Doom co-creator and all-around genius John Carmack left the company he helped found last year. Now the people he used to work for say he took their technology with him.
Last year, Carmack left id Software for the virtual reality company Oculus Rift, which was purchased by Facebook earlier this year for $US2 billion. Zenimax, the parent company of id, is now threatening legal action, claiming that Carmack took proprietary technology he developed at id and used it to help "develop and market" the Oculus Rift goggles, which allow you to look around and virtually inhabit a video game world.
There have been no lawsuits filed yet, but both parties have swapped formal letters about the issue. The Wall Street Journal saw documents exchanged between lawyers from Zenimax and Oculus, and the claims are harsh.
"It was only through the concerted efforts of Mr Carmack, using technology developed over many years at, and owned by, ZeniMax, that Mr Luckey was able to transform his garage-based pipe dream into a working reality," Zenimax lawyers wrote to Oculus and Facebook, according to the Journal.
"It's unfortunate, but when there's this type of transaction, people come out of the woodwork with ridiculous and absurd claims," Oculus said in a statement to media. "We intend to vigorously defend Oculus and its investors to the fullest extent."
And here's the full statement Zenimax sent out to media including Engadget:
ZeniMax confirms it recently sent formal notice of its legal rights to Oculus concerning its ownership of key technology used by Oculus to develop and market the Oculus Rift.

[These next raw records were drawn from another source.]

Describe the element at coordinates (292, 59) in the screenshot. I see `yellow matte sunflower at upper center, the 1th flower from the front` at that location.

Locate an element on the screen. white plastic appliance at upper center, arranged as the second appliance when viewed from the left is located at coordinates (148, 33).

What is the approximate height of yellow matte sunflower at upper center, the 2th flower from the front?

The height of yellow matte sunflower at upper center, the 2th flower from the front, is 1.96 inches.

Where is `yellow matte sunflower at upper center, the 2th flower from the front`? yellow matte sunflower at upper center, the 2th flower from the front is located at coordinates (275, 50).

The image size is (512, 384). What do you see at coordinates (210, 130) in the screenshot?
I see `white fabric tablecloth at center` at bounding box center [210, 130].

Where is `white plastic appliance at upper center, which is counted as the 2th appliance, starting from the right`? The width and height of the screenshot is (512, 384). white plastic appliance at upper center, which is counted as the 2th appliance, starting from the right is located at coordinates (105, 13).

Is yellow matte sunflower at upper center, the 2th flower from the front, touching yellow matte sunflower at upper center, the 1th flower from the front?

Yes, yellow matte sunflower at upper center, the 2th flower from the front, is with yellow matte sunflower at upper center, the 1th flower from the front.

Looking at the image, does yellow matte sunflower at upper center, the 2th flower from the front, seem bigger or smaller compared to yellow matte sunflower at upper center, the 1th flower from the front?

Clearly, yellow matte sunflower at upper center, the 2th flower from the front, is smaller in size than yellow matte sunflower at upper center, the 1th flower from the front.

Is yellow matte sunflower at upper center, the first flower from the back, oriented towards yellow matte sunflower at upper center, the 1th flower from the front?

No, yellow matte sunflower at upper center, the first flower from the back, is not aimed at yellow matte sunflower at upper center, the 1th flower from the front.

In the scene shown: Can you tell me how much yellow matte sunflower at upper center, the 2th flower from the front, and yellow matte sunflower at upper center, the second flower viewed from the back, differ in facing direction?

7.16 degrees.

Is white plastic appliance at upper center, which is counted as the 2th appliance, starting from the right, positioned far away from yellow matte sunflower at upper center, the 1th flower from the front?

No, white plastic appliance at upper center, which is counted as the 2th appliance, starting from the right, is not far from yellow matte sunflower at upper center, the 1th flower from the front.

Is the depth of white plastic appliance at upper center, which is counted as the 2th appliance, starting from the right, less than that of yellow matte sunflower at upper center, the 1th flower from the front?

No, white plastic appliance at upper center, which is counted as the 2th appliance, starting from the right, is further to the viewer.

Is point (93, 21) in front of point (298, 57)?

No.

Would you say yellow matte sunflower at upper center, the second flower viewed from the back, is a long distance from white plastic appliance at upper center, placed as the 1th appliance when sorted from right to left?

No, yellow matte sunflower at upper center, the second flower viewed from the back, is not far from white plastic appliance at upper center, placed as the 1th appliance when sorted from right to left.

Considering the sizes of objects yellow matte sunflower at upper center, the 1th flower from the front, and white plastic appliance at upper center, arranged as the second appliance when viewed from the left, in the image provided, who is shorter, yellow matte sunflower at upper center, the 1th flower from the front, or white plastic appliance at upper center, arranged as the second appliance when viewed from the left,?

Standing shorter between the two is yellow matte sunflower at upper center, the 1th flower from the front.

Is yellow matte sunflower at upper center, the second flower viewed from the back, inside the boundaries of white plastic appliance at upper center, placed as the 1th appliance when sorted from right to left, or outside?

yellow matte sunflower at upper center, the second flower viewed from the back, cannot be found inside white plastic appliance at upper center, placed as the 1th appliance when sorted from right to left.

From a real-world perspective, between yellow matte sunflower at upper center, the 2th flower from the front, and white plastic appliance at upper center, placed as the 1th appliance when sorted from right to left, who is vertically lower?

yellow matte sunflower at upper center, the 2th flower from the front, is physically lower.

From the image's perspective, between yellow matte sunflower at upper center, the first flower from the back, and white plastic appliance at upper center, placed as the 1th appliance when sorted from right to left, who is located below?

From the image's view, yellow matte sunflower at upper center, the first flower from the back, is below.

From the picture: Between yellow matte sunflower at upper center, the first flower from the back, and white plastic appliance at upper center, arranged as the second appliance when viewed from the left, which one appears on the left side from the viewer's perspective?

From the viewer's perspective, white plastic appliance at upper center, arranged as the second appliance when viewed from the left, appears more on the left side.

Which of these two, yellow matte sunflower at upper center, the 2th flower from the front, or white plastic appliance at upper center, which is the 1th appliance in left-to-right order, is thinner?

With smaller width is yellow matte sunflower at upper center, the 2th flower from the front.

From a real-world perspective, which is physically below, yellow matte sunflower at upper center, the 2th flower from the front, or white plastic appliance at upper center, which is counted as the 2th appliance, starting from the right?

ZeniMax's technology may not be licensed, transferred or sold without ZeniMax Media's approval. ZeniMax's intellectual property rights arise by reason of extensive VR research and development works done over a number of years by John Carmack while a ZeniMax employee, and others. ZeniMax provided necessary VR technology and other valuable assistance to Palmer Luckey and other Oculus employees in 2012 and 2013 to make the Oculus Rift a viable VR product, superior to other VR market offerings.
The proprietary technology and know-how Mr. Carmack developed when he was a ZeniMax employee, and used by Oculus, are owned by ZeniMax. Well before the Facebook transaction was announced, Mr. Luckey acknowledged in writing ZeniMax's legal ownership of this intellectual property. It was further agreed that Mr. Luckey would not disclose this technology to third persons without approval. Oculus has used and exploited ZeniMax's technology and intellectual property without authorization, compensation or credit to ZeniMax. ZeniMax and Oculus previously attempted to reach an agreement whereby ZeniMax would be compensated for its intellectual property through equity ownership in Oculus but were unable to reach a satisfactory resolution. ZeniMax believes it is necessary to address these matters now and will take the necessary action to protect its interests."
Carmack also chimed in this afternoon:
No work I have ever done has been patented. Zenimax owns the code that I wrote, but they don't own VR.
— John Carmack (@ID_AA_Carmack) May 1, 2014
Seems like this battle is just getting started. We'll keep you updated as we hear more.